Stored data entries
————————

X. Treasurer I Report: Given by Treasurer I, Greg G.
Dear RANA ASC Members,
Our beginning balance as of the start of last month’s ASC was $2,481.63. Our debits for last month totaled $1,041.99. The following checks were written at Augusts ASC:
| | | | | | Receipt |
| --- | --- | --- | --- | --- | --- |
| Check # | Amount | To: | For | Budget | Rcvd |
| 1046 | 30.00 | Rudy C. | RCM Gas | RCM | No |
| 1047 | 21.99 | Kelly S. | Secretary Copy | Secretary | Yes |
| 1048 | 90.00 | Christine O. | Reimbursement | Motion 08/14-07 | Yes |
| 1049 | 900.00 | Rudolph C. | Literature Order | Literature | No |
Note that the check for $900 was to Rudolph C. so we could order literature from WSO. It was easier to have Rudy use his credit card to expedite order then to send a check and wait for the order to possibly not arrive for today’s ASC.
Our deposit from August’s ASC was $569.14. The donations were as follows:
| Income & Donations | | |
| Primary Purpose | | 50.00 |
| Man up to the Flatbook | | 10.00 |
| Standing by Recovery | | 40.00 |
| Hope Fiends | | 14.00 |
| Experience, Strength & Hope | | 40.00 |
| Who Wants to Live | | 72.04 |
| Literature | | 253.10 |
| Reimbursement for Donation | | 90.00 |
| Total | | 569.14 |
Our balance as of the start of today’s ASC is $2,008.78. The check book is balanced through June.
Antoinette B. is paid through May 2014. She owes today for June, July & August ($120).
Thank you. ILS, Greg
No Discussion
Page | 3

————————

# Activity
Reproduce exactly the section above that begins at the line containing "Fiends | | 14.00 |" and ends at the line containing "Our balance as", leaving out all other lines.

# Solution
| Hope Fiends | | 14.00 |
| Experience, Strength & Hope | | 40.00 |
| Who Wants to Live | | 72.04 |
| Literature | | 253.10 |
| Reimbursement for Donation | | 90.00 |
| Total | | 569.14 |
Our balance as of the start of today’s ASC is $2,008.78. The check book is balanced through June.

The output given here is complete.